Abstract
Deontology and utilitarianism are two philosophical approaches to ethical decision-making, often illustrated by the well-known “Trolley” dilemma. We evaluated fourteen large language models (LLMs), including GPT-o1-preview and DeepSeek-R1-Distill-Llama, across five medical versions of this dilemma. While some models adhered to established ethical standards, others showed inconsistencies. All models occasionally favored a utilitarian approach over a deontological approach, with some reaching up to 80% of decisions. In certain instances, LLMs endorsed actions that would uniformly be considered unethical, such as amputating a limb without consent. These findings raise concerns about the real-world risks of using LLMs in clinical decision-making, particularly regarding patient autonomy and safety, and highlight the need for further investigation into how these models align with current medical ethical standards.
INTRODUCTION
Medical ethics navigate dilemmas in healthcare, balancing professional duties, moral principles, and public interest. Established principles in Western biomedical ethics guide decision making, but sometimes intersect with quality of life considerations, cultural beliefs and moral philosophy (1).
In moral philosophy, two main approaches guide decisions: deontology and utilitarianism (2). Deontology judges actions based on duty and rules. Utilitarianism evaluates actions by their consequences (3). While both approaches shape healthcare ethics, utilitarian reasoning is rarely applied to individual patient care.

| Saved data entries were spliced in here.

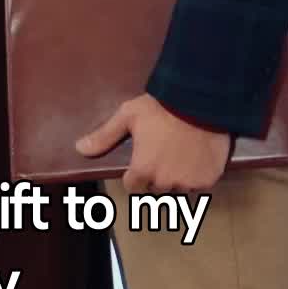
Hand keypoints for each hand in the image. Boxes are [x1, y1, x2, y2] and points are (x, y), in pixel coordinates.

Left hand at [76, 94, 231, 195]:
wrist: (200, 101)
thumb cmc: (161, 107)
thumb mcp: (128, 117)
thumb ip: (105, 136)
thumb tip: (79, 149)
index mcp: (142, 170)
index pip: (133, 187)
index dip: (136, 174)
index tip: (143, 159)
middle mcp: (164, 182)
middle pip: (156, 187)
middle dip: (157, 175)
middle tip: (164, 152)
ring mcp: (188, 183)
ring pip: (179, 188)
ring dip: (178, 177)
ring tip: (182, 153)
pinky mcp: (208, 180)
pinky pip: (200, 185)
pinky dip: (198, 175)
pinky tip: (198, 156)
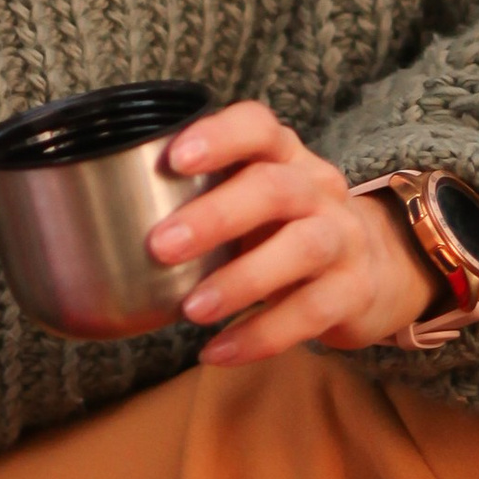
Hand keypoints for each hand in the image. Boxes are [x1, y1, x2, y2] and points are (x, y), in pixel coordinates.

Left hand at [148, 101, 432, 363]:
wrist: (374, 269)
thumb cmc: (283, 230)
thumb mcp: (252, 204)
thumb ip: (200, 203)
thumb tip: (104, 232)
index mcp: (285, 157)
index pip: (258, 127)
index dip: (219, 136)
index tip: (174, 158)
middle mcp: (318, 189)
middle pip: (275, 189)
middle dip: (216, 216)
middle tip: (160, 246)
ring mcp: (343, 238)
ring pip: (302, 247)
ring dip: (241, 280)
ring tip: (191, 309)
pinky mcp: (354, 290)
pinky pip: (311, 312)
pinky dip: (260, 335)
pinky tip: (216, 351)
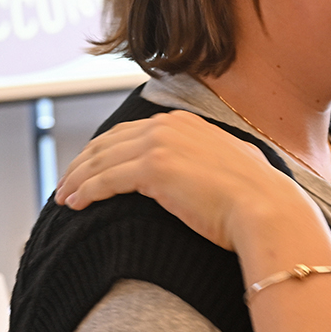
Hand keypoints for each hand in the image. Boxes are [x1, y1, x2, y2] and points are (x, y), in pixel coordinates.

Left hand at [56, 111, 311, 251]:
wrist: (266, 208)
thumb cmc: (257, 197)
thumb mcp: (233, 163)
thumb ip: (211, 157)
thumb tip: (208, 170)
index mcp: (185, 123)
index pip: (130, 132)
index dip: (104, 150)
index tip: (90, 168)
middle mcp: (169, 126)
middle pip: (108, 142)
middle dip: (82, 163)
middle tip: (67, 183)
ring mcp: (159, 145)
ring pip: (101, 160)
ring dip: (77, 179)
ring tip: (64, 197)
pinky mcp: (153, 169)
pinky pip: (105, 180)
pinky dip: (86, 191)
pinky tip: (75, 204)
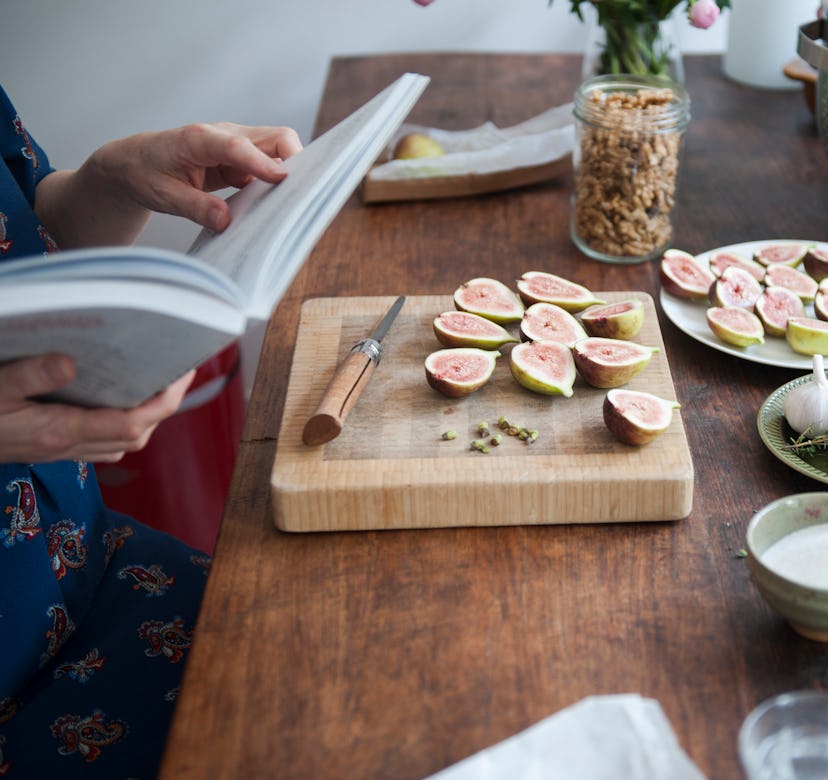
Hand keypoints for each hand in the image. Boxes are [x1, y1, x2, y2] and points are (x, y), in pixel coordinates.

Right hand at [0, 354, 194, 463]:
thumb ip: (29, 375)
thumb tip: (72, 362)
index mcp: (61, 430)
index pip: (133, 421)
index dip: (165, 400)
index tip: (183, 373)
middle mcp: (69, 446)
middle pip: (136, 434)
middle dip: (163, 407)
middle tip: (176, 372)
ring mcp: (61, 452)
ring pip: (121, 443)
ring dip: (145, 418)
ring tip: (154, 384)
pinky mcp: (51, 450)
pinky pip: (101, 445)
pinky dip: (120, 426)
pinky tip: (116, 404)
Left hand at [98, 121, 304, 231]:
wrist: (137, 161)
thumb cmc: (146, 173)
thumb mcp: (163, 195)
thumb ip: (195, 207)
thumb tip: (225, 221)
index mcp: (199, 139)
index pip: (238, 146)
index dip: (262, 162)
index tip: (282, 179)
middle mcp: (224, 136)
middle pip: (274, 137)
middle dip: (295, 159)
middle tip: (304, 191)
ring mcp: (237, 146)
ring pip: (278, 150)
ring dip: (290, 172)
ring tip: (294, 201)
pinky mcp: (243, 159)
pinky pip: (270, 165)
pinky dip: (279, 181)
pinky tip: (278, 203)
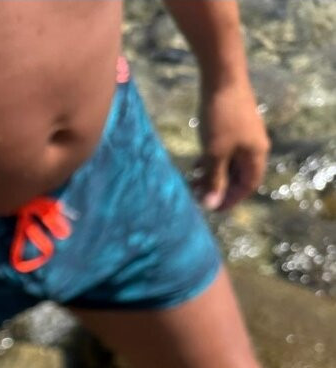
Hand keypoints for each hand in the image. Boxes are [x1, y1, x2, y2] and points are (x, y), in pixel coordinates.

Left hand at [195, 80, 269, 210]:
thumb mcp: (214, 153)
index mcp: (256, 155)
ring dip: (213, 175)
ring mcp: (244, 136)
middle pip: (239, 176)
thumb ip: (213, 179)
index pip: (248, 185)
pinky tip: (195, 164)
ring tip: (193, 182)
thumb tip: (211, 204)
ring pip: (230, 164)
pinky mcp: (233, 126)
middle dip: (219, 188)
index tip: (211, 208)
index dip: (231, 199)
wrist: (222, 79)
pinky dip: (212, 161)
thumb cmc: (221, 118)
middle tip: (197, 196)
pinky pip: (225, 151)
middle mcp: (254, 146)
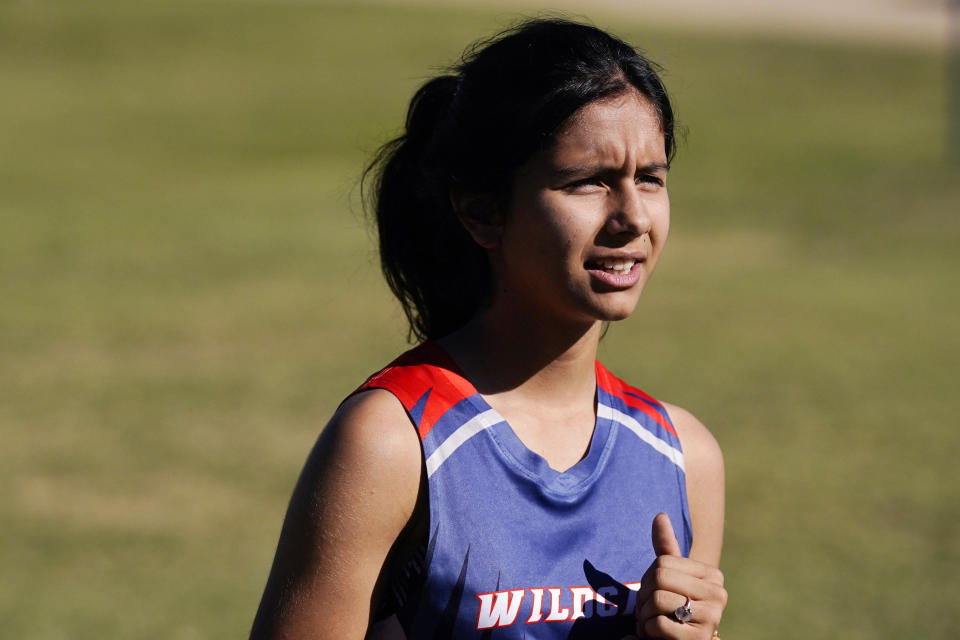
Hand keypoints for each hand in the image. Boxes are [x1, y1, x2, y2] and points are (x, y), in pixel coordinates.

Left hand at [634, 513, 726, 638]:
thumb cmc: (674, 607)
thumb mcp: (670, 577)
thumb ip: (666, 549)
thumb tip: (660, 515)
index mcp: (713, 575)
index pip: (663, 562)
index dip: (648, 578)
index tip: (652, 592)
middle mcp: (718, 594)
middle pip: (660, 578)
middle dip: (643, 596)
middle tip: (646, 609)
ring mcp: (712, 618)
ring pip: (658, 600)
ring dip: (644, 615)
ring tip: (651, 622)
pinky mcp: (700, 639)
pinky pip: (659, 625)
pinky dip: (648, 631)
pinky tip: (656, 635)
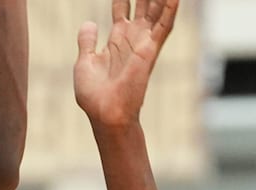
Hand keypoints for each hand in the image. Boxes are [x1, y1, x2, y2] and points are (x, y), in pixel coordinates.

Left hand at [74, 0, 178, 129]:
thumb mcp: (85, 62)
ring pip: (157, 10)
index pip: (122, 9)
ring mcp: (143, 43)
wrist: (105, 112)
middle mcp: (133, 38)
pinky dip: (170, 9)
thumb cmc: (94, 95)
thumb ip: (87, 42)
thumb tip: (88, 23)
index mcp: (117, 40)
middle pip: (142, 5)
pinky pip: (165, 25)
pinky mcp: (151, 49)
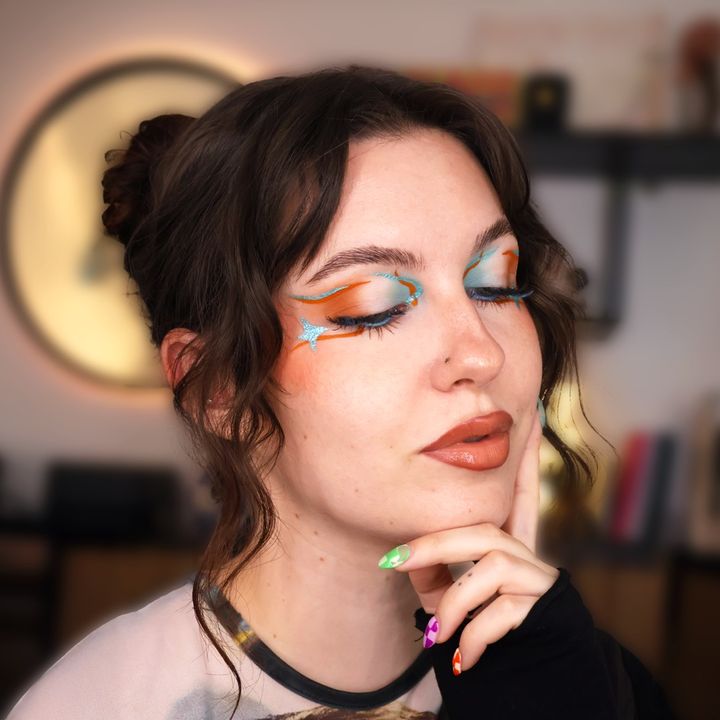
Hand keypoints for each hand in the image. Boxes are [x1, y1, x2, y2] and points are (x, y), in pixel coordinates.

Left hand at [378, 407, 559, 674]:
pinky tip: (464, 656)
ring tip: (440, 635)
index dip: (432, 535)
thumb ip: (436, 580)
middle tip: (400, 564)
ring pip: (497, 566)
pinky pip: (507, 610)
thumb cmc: (497, 638)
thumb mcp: (458, 606)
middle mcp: (528, 561)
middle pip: (486, 533)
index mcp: (506, 554)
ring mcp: (542, 584)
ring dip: (458, 599)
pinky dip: (477, 632)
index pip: (472, 526)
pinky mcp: (549, 612)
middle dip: (438, 545)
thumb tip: (405, 559)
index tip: (392, 556)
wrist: (543, 683)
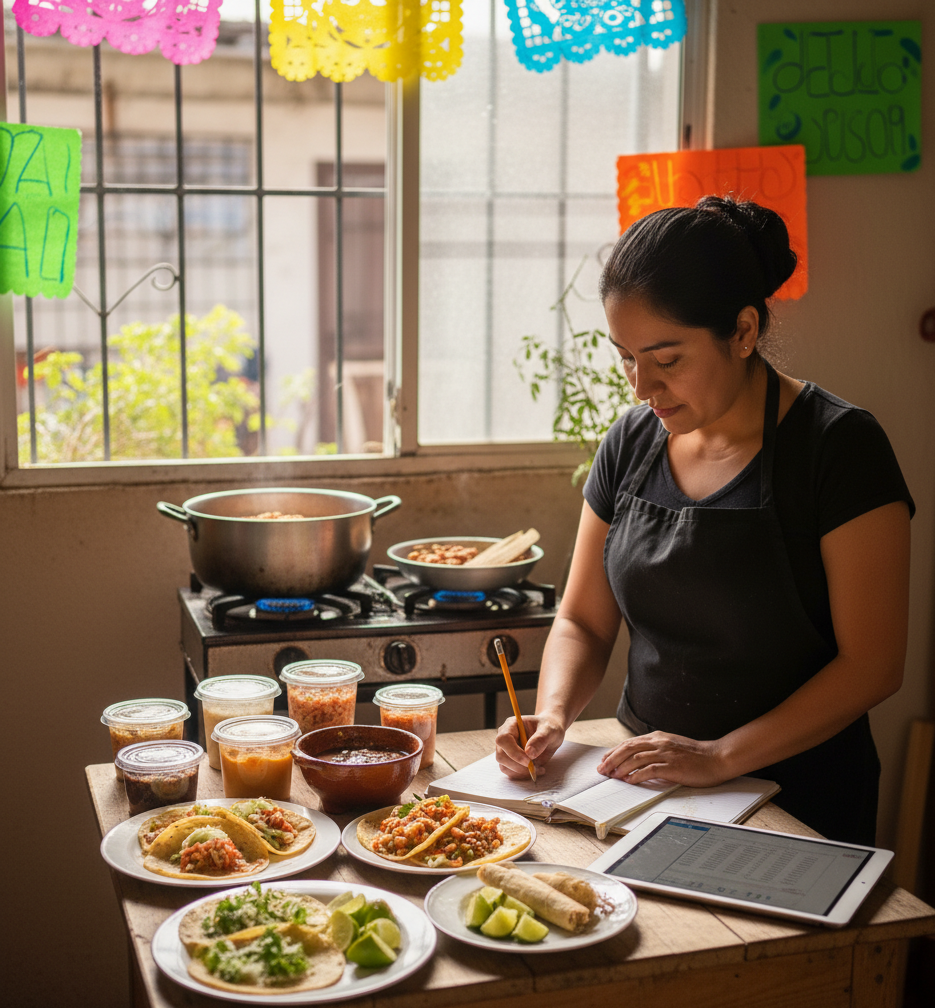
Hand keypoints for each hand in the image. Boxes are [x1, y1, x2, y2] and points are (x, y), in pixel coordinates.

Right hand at [495, 714, 564, 779]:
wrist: (550, 734)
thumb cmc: (549, 728)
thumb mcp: (550, 730)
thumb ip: (540, 739)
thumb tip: (529, 753)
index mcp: (511, 725)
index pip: (503, 740)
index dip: (513, 752)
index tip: (529, 760)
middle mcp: (505, 738)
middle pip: (501, 756)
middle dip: (518, 765)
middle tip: (536, 767)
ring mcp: (506, 750)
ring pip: (504, 766)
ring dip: (521, 772)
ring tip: (539, 768)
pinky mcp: (510, 761)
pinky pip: (510, 772)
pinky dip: (523, 775)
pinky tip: (536, 770)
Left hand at [597, 731, 731, 787]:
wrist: (717, 758)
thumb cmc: (696, 755)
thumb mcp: (672, 746)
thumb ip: (655, 748)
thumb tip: (638, 757)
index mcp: (658, 737)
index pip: (630, 743)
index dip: (614, 751)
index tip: (604, 760)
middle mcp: (659, 743)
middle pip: (628, 749)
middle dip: (612, 759)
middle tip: (602, 770)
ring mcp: (666, 754)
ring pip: (636, 758)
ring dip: (621, 768)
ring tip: (611, 776)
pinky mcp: (673, 767)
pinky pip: (650, 770)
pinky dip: (637, 775)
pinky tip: (629, 781)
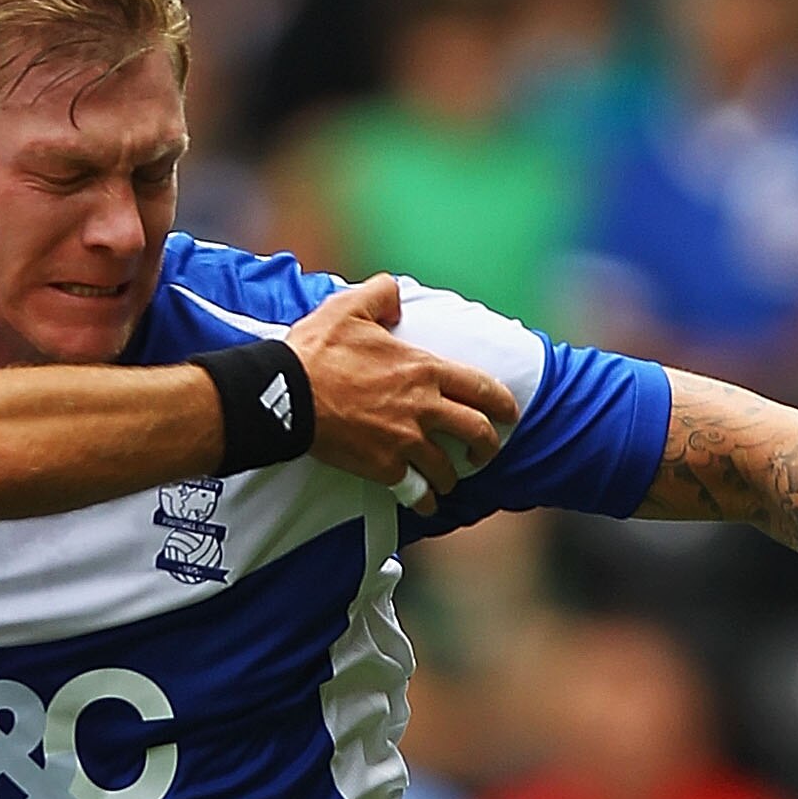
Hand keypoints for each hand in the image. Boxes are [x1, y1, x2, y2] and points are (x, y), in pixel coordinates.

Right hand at [290, 274, 514, 500]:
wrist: (287, 395)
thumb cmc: (317, 350)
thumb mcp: (351, 306)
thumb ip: (382, 294)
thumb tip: (395, 296)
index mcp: (424, 369)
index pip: (481, 388)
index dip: (502, 403)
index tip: (509, 413)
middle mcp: (423, 408)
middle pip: (476, 433)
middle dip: (488, 446)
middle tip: (485, 452)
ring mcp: (405, 442)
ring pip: (447, 469)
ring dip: (452, 477)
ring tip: (448, 481)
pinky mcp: (383, 468)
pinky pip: (416, 491)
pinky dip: (424, 500)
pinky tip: (426, 504)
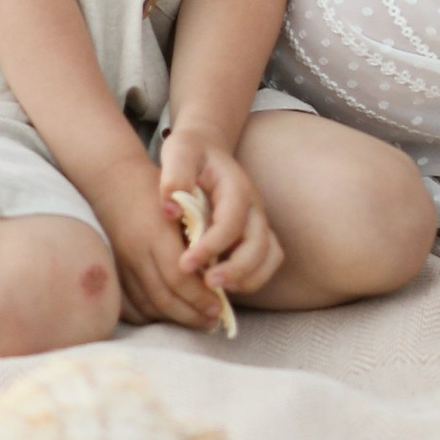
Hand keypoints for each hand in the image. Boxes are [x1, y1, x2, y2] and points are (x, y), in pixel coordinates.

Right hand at [100, 165, 221, 329]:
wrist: (112, 181)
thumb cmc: (156, 188)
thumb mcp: (183, 202)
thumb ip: (198, 233)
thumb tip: (219, 269)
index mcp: (155, 234)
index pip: (179, 277)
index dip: (200, 297)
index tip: (219, 306)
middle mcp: (136, 253)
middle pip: (164, 297)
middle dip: (191, 315)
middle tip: (212, 321)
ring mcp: (122, 264)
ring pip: (148, 305)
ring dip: (174, 319)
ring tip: (197, 321)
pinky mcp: (114, 271)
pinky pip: (131, 305)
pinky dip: (152, 315)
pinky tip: (170, 315)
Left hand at [154, 130, 284, 315]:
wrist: (206, 148)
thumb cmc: (190, 152)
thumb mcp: (178, 152)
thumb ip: (174, 177)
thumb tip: (171, 211)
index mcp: (236, 186)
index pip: (231, 222)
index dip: (211, 246)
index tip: (185, 264)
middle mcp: (253, 205)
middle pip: (258, 244)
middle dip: (235, 269)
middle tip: (206, 285)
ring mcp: (257, 221)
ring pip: (268, 256)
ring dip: (247, 278)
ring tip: (216, 291)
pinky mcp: (255, 234)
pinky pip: (266, 261)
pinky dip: (251, 278)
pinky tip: (223, 285)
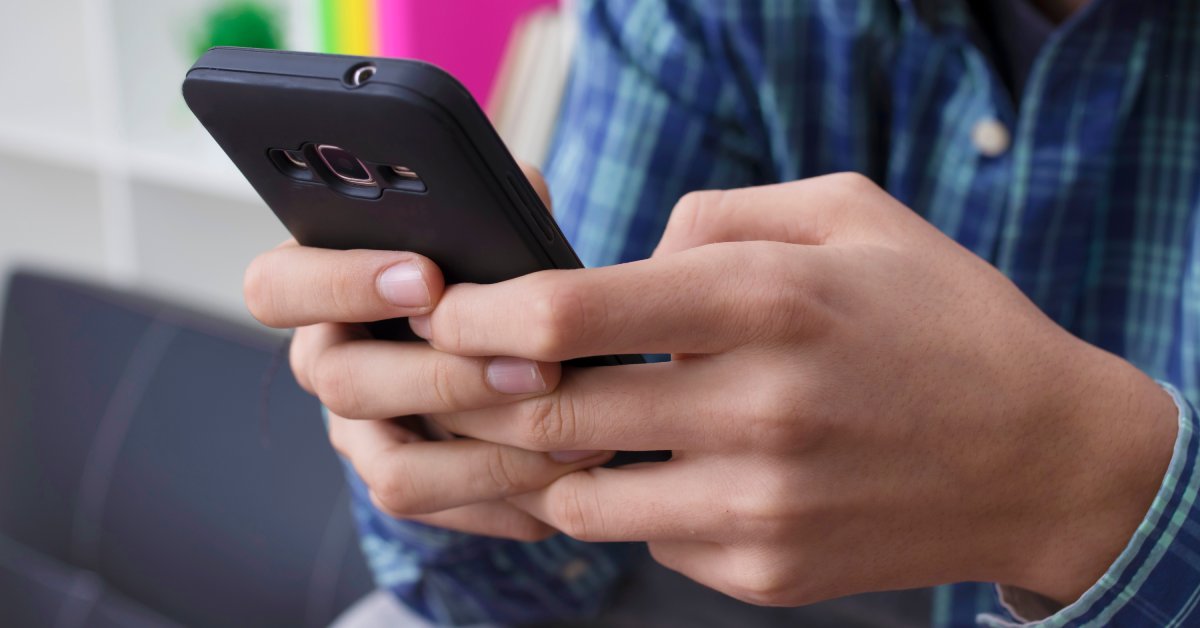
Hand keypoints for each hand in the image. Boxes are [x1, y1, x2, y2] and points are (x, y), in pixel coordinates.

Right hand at [244, 165, 610, 540]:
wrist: (509, 332)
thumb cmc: (490, 260)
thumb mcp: (488, 216)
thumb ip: (487, 201)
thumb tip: (519, 200)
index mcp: (319, 285)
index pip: (277, 287)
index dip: (342, 284)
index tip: (429, 276)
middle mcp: (327, 364)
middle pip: (345, 385)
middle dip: (447, 376)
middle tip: (535, 366)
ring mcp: (360, 434)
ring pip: (393, 471)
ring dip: (488, 456)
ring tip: (576, 435)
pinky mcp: (406, 487)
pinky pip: (444, 513)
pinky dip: (511, 500)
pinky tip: (572, 476)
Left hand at [409, 173, 1178, 606]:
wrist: (1043, 456)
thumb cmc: (941, 319)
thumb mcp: (850, 214)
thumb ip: (718, 217)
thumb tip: (625, 261)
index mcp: (768, 303)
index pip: (572, 313)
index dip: (482, 311)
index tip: (448, 309)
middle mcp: (757, 411)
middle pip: (551, 414)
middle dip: (489, 394)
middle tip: (480, 373)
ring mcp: (759, 507)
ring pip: (579, 500)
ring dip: (554, 461)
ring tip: (581, 424)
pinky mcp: (765, 574)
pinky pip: (650, 543)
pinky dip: (639, 506)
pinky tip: (678, 472)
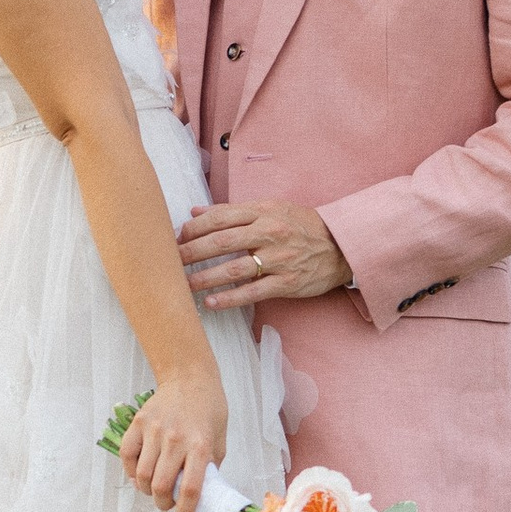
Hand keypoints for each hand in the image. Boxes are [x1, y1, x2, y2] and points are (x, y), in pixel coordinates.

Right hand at [119, 367, 228, 511]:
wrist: (189, 377)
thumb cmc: (209, 409)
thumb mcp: (220, 439)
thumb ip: (211, 467)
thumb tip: (201, 495)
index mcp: (200, 445)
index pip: (191, 488)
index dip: (185, 511)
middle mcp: (176, 439)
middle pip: (162, 486)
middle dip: (163, 504)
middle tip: (167, 504)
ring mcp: (154, 430)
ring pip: (142, 475)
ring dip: (147, 491)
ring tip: (155, 490)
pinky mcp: (138, 423)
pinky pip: (127, 456)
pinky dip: (130, 472)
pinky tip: (139, 475)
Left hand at [175, 200, 351, 311]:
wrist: (341, 245)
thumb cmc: (301, 225)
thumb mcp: (270, 208)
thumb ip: (233, 211)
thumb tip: (195, 212)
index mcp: (263, 212)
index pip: (220, 217)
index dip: (194, 228)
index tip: (176, 236)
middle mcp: (269, 233)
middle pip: (221, 241)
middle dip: (191, 251)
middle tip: (169, 261)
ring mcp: (278, 259)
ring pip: (234, 268)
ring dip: (204, 277)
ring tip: (183, 284)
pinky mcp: (286, 282)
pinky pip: (252, 292)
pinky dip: (229, 298)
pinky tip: (210, 303)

The rapid rise of generative-AI presents opportunities and challenges in healthcare. Before these algorithms are adopted, their ethical alignment must be understood. The aim of this study was to assess how large language models (LLMs) respond to medical versions of the “Trolley” dilemma (details on the Trolley Dilemma are provided in the Supplement).
METHODS
We designed prompts based on five medical versions of the “Trolley” dilemma from the literature. The cases included hypothetical scenarios by philosophers Peter Unger and Judith Jarvis Thomson, and more realistic scenarios like mass vaccination (4–6) (eFigure 1, eTable 1). Each scenario contrasted deontological and utilitarian approaches.
We tested 14 LLMs (eTable 2). The prompt required a definitive yes or no response. eTable 3 details the exact prompts. Each model was tested ten times per dilemma, generating 50 responses per model and a total of 700 prompts. Default model parameters were used.
Each prompt was presented in a new instance. We aggregated the proportion of “yes” (utilitarian) and “no” (deontological) responses, calculated 95% confidence intervals, and used Chi-square tests to compare distributions across model.
RESULTS
Across the five ethical dilemmas, the proportion of responses supporting a utilitarian approach varied. GPT-4-8k and Gemma models were the least utilitarian, prioritizing the utilitarian approach in 20% of cases, while Qwen-2-7B reached 80% (p < 0.001). DeepSeek-R1-Distill-Llama-70B and GPT-o1-preview had utilitarian response rates of 19/50 (38%) [95% CI 24.6%–51.4%] and 22/50 (44.0%) [95% CI 30.2%–57.8%], respectively. Table 1 details the overall proportions per model. Results per model and dilemma are demonstrated in Figure 1 and the full results across all runs are detailed in eTable 4. Detailed examples of GPT-o1-preview and DeepSeek’s reasoning can be found in the Supplement.
DISCUSSION
The results raise concerns about how LLMs navigate medical ethics. Some models inconsistently favored utilitarian decisions, even when violating key ethical principles. This is particularly concerning as LLMs, when integrated in healthcare, may subtly influence clinical decision-making, either by shaping a clinician’s perception without their awareness or by being directly consulted with.
Some LLMs repeatedly endorsed giving morphine in doses that would cause death to a terminally-ill suffering patient. This raises the question: can this be considered to align with the doctrine of double effect or an endorsement of euthanasia? The nature of AI’s “intent” remains undefined, and ethically is not the same as human intent. It is unclear whether the doctrine of double effect can apply to AI-driven decisions.
We will need to better understand how LLMs handle medical ethics as they evolve. Bias in training data may reinforce majority viewpoints, disadvantaging minorities. Given the diversity of human ethical perspectives, and the lack of universal consensus, it is uncertain who will define the policies for LLM-based decisions.
Limitations of this study include a focus on a narrow set of dilemmas and simplified prompts, which do not capture real-world complexity.
To conclude, for humans, certain actions are considered impermissible regardless of potential benefits. LLMs do not always recognize this. We need to consider how LLMs can influence medical decision making, how ethical guidelines for LLMs are established, and how we can ensure that ethical norms are not compromised.
Data Availability
All data produced in the present work are contained in the manuscript
Footnotes
Results were updated to include DeepSeek-R1-Distill-Llama, Figure 1 was added, text was revised throughout.